Assigned task:
Starting at the line that contains "ión del evento", copy every line to the end of the material below exactly, and omit the pictures.

***** Entries provided *****

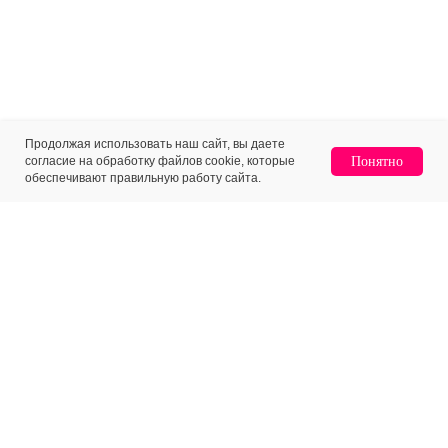
Продолжая использовать наш сайт, вы даете
согласие на обработку файлов cookie, которые
Понятно
обеспечивают правильную работу сайта.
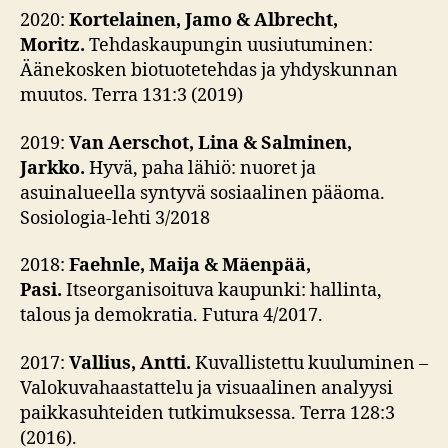
2020:
Kortelainen, Jamo & Albrecht,
Moritz.
Tehdaskaupungin uusiutuminen:
Äänekosken biotuotetehdas ja yhdyskunnan
muutos. Terra 131:3 (2019)
2019:
Van Aerschot, Lina & Salminen,
Jarkko.
Hyvä, paha lähiö: nuoret ja
asuinalueella syntyvä sosiaalinen pääoma.
Sosiologia-lehti 3/2018
2018:
Faehnle, Maija & Mäenpää,
Pasi.
Itseorganisoituva kaupunki: hallinta,
talous ja demokratia. Futura 4/2017.
2017:
Vallius, Antti.
Kuvallistettu kuuluminen –
Valokuvahaastattelu ja visuaalinen analyysi
paikkasuhteiden tutkimuksessa. Terra 128:3
(2016).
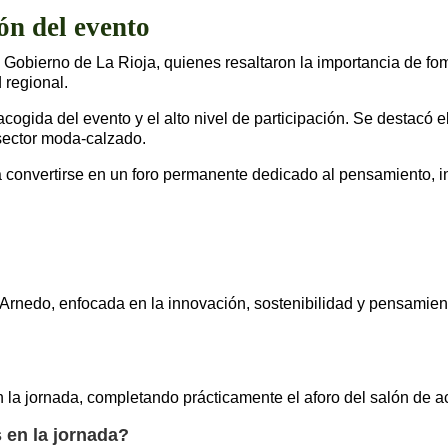
ión del evento
del Gobierno de La Rioja, quienes resaltaron la importancia de 
 regional.
cogida del evento y el alto nivel de participación. Se destacó 
 sector moda-calzado.
convertirse en un foro permanente dedicado al pensamiento, i
nedo, enfocada en la innovación, sostenibilidad y pensamient
n la jornada, completando prácticamente el aforo del salón de
 en la jornada?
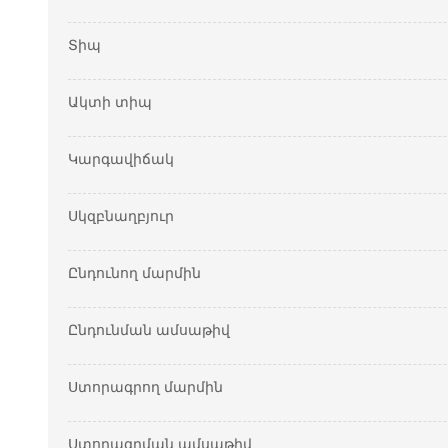
Տիպ
Ակտի տիպ
Կարգավիճակ
Սկզբնաղբյուր
Ընդունող մարմին
Ընդունման ամսաթիվ
Ստորագրող մարմին
Ստորագրման ամսաթիվ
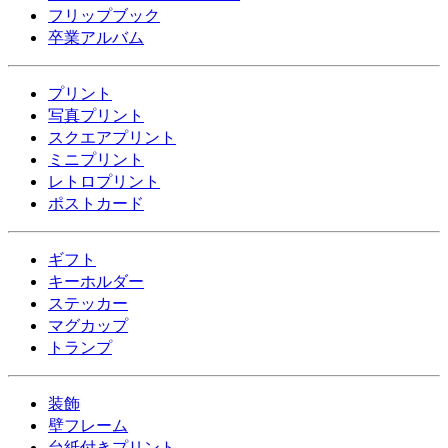
フリップブック
卒業アルバム
プリント
写真プリント
スクエアプリント
ミニプリント
レトロプリント
ポストカード
ギフト
キーホルダー
ステッカー
マグカップ
トランプ
装飾
壁フレーム
台紙付きプリント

*****

Exercise answer:
ión del evento
del Gobierno de La Rioja, quienes resaltaron la importancia de 
 regional.
cogida del evento y el alto nivel de participación. Se destacó 
 sector moda-calzado.
convertirse en un foro permanente dedicado al pensamiento, i
nedo, enfocada en la innovación, sostenibilidad y pensamient
n la jornada, completando prácticamente el aforo del salón de
 en la jornada?
Տիպ
Ակտի տիպ
Կարգավիճակ
Սկզբնաղբյուր
Ընդունող մարմին
Ընդունման ամսաթիվ
Ստորագրող մարմին
Ստորագրման ամսաթիվ
フリップブック
卒業アルバム
プリント
写真プリント
スクエアプリント
ミニプリント
レトロプリント
ポストカード
ギフト
キーホルダー
ステッカー
マグカップ
トランプ
装飾
壁フレーム
台紙付きプリント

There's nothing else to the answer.